Einde inhoudsopgave
Voorlopige hechtenis in het Nederlandse jeugdstrafrecht (Meijers-reeks) 2017/6.3.1
6.3.1 Selectie rechtbanken
mr. drs. Y.N. van den Brink, datum 01-12-2017
- Datum
01-12-2017
- Auteur
mr. drs. Y.N. van den Brink
- Vakgebied(en)
Bijzonder strafrecht / Algemeen
Voetnoten
Voetnoten
Patton 1990.
‘Maximum variation sampling’ wordt door Patton (1990) beschouwd als een vorm van ‘purposeful sampling’.
Patton 1990, p. 172.
De hiervoor gehanteerde cijfers hebben betrekking op arrondissementsparketten in 2012. Zie bijlage 1.
Een arrondissementsparket zoals Assen, waarin in het jaar 2012 slechts in twaalf jeugdzaken voorlopige hechtenis is bevolen en ten uitvoer gelegd, leent zich niet goed voor een onderzoek naar voorlopige hechtenis van minderjarigen.
De informatie over de interne organisatie van de rechtbanken die is gebruikt in de selectie is gebaseerd op telefonische navraag bij de rechtbanken in juli 2013.
Onder ‘Team Jeugdrecht’ wordt tevens verstaan ‘Team Familie- en Jeugdzaken’ en ‘Team Familie en Jeugd en BOPZ’.
In dit onderzoek zijn vijf rechtbanken geselecteerd om het observatieonderzoek en de interviews met rechters te verrichten: Rechtbank Amsterdam, Rechtbank Den Haag, Rechtbank Midden-Nederland (locatie Lelystad), Rechtbank Overijssel (locatie Almelo) en Rechtbank Zeeland-West-Brabant (locatie Breda). Deze selectie is gemaakt door middel van ‘purposeful sampling’,1 hetgeen in het onderhavige onderzoek inhoudt dat de rechtbanken op basis van een drietal criteria zijn geselecteerd met als doel om een gevarieerde sample van rechtbanken samen te stellen. Beoogd is om – binnen de grenzen van de selectie – een zo groot mogelijke variëteit van rechtbanken en praktijken vertegenwoordigd te hebben in het sample om een breed beeld te kunnen krijgen van de voorlopige hechtenispraktijk in het Nederlandse jeugdstrafrecht. Dit sluit aan bij wat Patton kwalificeert als ‘maximum variation sampling’;2 een strategie die een grote heterogeniteit binnen een relatief klein sample niet als een zwakte, maar juist als een kracht beschouwt, omdat gemeenschappelijke patronen die naar voren komen uit een zeer gevarieerde sample bijzonder waardevol kunnen zijn om vat te krijgen op de belangrijkste (gedeelde) ervaringen en dynamieken binnen de onderzochte praktijken.3 Wel moet worden benadrukt dat de variëteit van de geselecteerde rechtbanken niet impliceert dat deze selectie een representatief beeld geeft van de voorlopige hechtenispraktijk van minderjarigen bij alle rechtbanken in Nederland.

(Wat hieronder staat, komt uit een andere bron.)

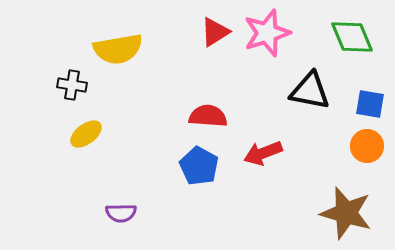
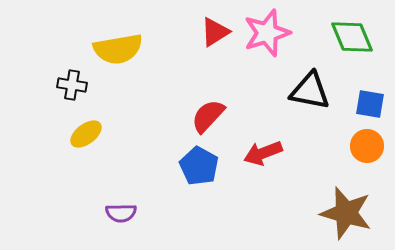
red semicircle: rotated 51 degrees counterclockwise
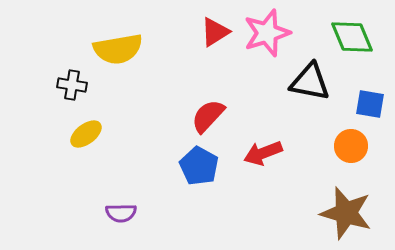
black triangle: moved 9 px up
orange circle: moved 16 px left
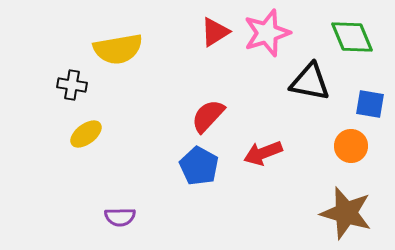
purple semicircle: moved 1 px left, 4 px down
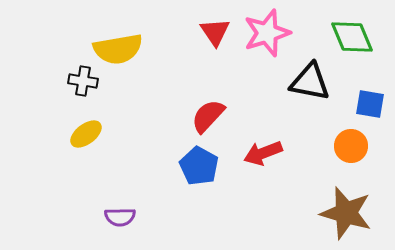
red triangle: rotated 32 degrees counterclockwise
black cross: moved 11 px right, 4 px up
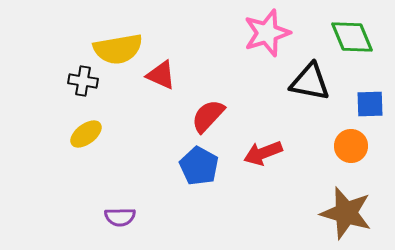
red triangle: moved 54 px left, 43 px down; rotated 32 degrees counterclockwise
blue square: rotated 12 degrees counterclockwise
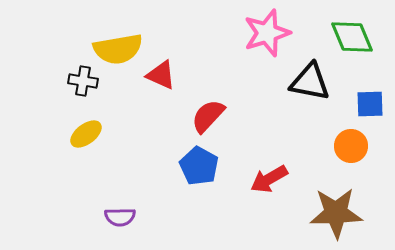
red arrow: moved 6 px right, 26 px down; rotated 9 degrees counterclockwise
brown star: moved 10 px left; rotated 18 degrees counterclockwise
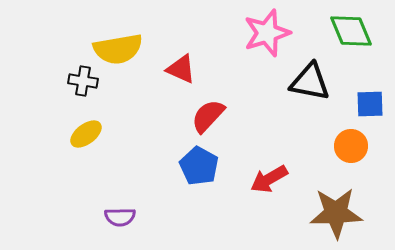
green diamond: moved 1 px left, 6 px up
red triangle: moved 20 px right, 6 px up
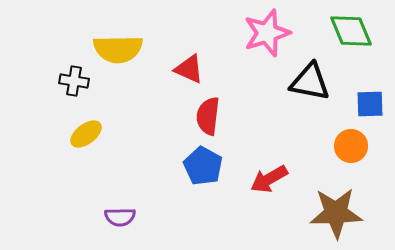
yellow semicircle: rotated 9 degrees clockwise
red triangle: moved 8 px right
black cross: moved 9 px left
red semicircle: rotated 36 degrees counterclockwise
blue pentagon: moved 4 px right
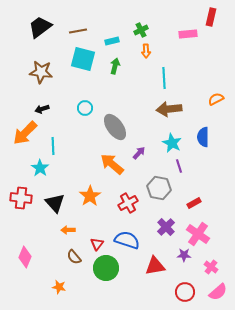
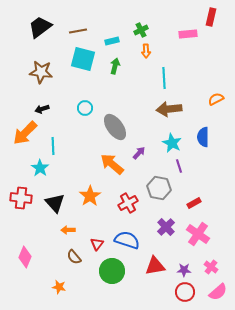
purple star at (184, 255): moved 15 px down
green circle at (106, 268): moved 6 px right, 3 px down
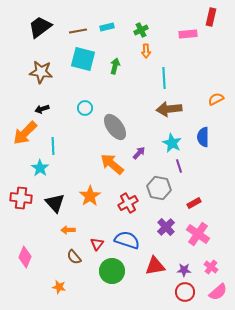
cyan rectangle at (112, 41): moved 5 px left, 14 px up
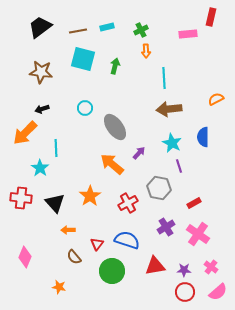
cyan line at (53, 146): moved 3 px right, 2 px down
purple cross at (166, 227): rotated 12 degrees clockwise
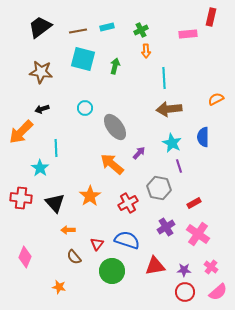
orange arrow at (25, 133): moved 4 px left, 1 px up
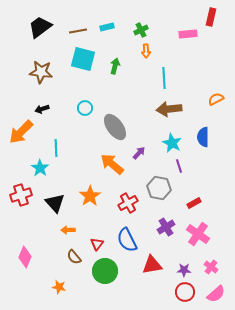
red cross at (21, 198): moved 3 px up; rotated 25 degrees counterclockwise
blue semicircle at (127, 240): rotated 135 degrees counterclockwise
red triangle at (155, 266): moved 3 px left, 1 px up
green circle at (112, 271): moved 7 px left
pink semicircle at (218, 292): moved 2 px left, 2 px down
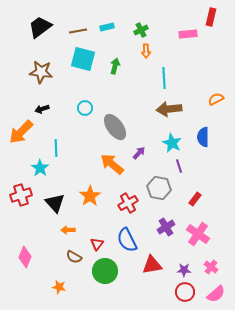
red rectangle at (194, 203): moved 1 px right, 4 px up; rotated 24 degrees counterclockwise
brown semicircle at (74, 257): rotated 21 degrees counterclockwise
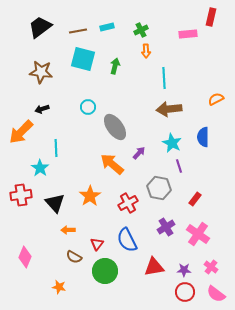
cyan circle at (85, 108): moved 3 px right, 1 px up
red cross at (21, 195): rotated 10 degrees clockwise
red triangle at (152, 265): moved 2 px right, 2 px down
pink semicircle at (216, 294): rotated 78 degrees clockwise
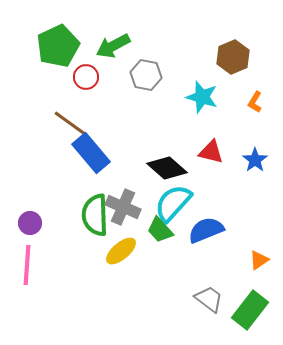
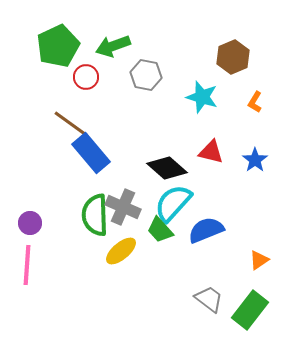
green arrow: rotated 8 degrees clockwise
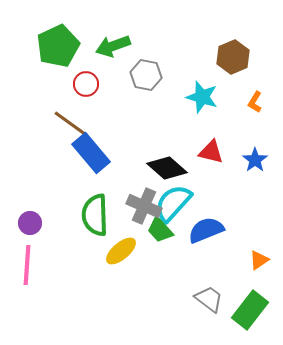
red circle: moved 7 px down
gray cross: moved 21 px right, 1 px up
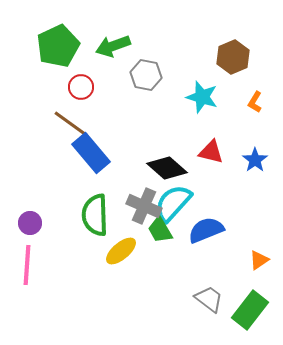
red circle: moved 5 px left, 3 px down
green trapezoid: rotated 12 degrees clockwise
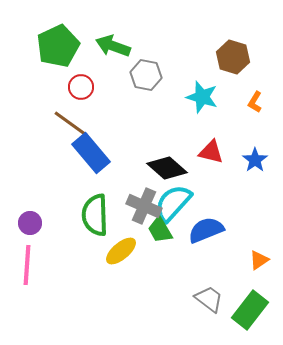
green arrow: rotated 40 degrees clockwise
brown hexagon: rotated 20 degrees counterclockwise
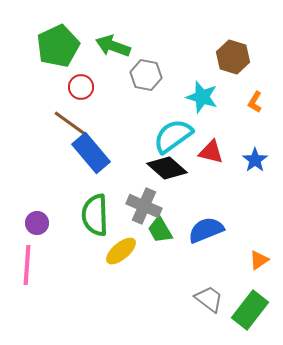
cyan semicircle: moved 67 px up; rotated 12 degrees clockwise
purple circle: moved 7 px right
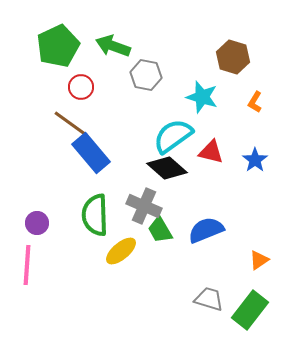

De selectie van rechtbanken is gemaakt op basis van drie criteria: (1) de ligging van de rechtbank, (2) de instroom van minderjarige verdachten in voorlopige hechtenis bij de rechtbank4 en (3) de interne organisatie van de rechtbank. Het eerste criterium moet een zekere geografische spreiding van de geselecteerde rechtbanken waarborgen, om te voorkomen dat bijvoorbeeld enkel rechtbanken die zijn gelegen in grote steden in de Randstad in het onderzoek worden betrokken. Het tweede criterium moet waarborgen dat niet enkel ‘grote’ rechtbanken met een, gelet op de instroomcijfers, relatief drukke voorlopige hechtenispraktijk van minderjarigen in het onderzoek worden betrokken, maar ook ‘kleinere’ rechtbanken met een minder drukke voorlopige hechtenispraktijk. Tegelijkertijd beoogt dit criterium ervoor te zorgen dat alleen rechtbanken worden geselecteerd waarbij er in elk geval wel met enige regelmaat gebruik wordt gemaakt van voorlopige hechtenis van een minderjarige verdachte.5 Het derde criterium vloeit voort uit de verschillen in de interne organisatie van rechtbanken als het gaat om de ‘teams’ van rechters die verantwoordelijk zijn voor de voorgeleidingen en raadkamerzittingen van minderjarige verdachten.6 Zo worden voorgeleidingen van minderjarigen bij sommige rechtbanken behandeld door (kinder)rechters-commissarissen die onderdeel zijn van het team Jeugdrecht7, terwijl in andere rechtbanken de rechters-commissarissen van het Kabinet RC verantwoordelijk zijn voor het behandelen van de voorgeleidingen van minderjarige verdachten. Voorts worden de raadkamerzittingen van minderjarigen bij sommige rechtbanken behandeld door rechters van team Jeugdrecht, terwijl de raadkamer in andere rechtbanken bestaat uit een kinderrechter, aangevuld met twee rechters uit het team Strafrecht (zie hierover par. 7.2.1). In het onderhavige onderzoek is op basis van deze criteria een gevarieerde sample van rechtbanken samengesteld (zie bijlage 1).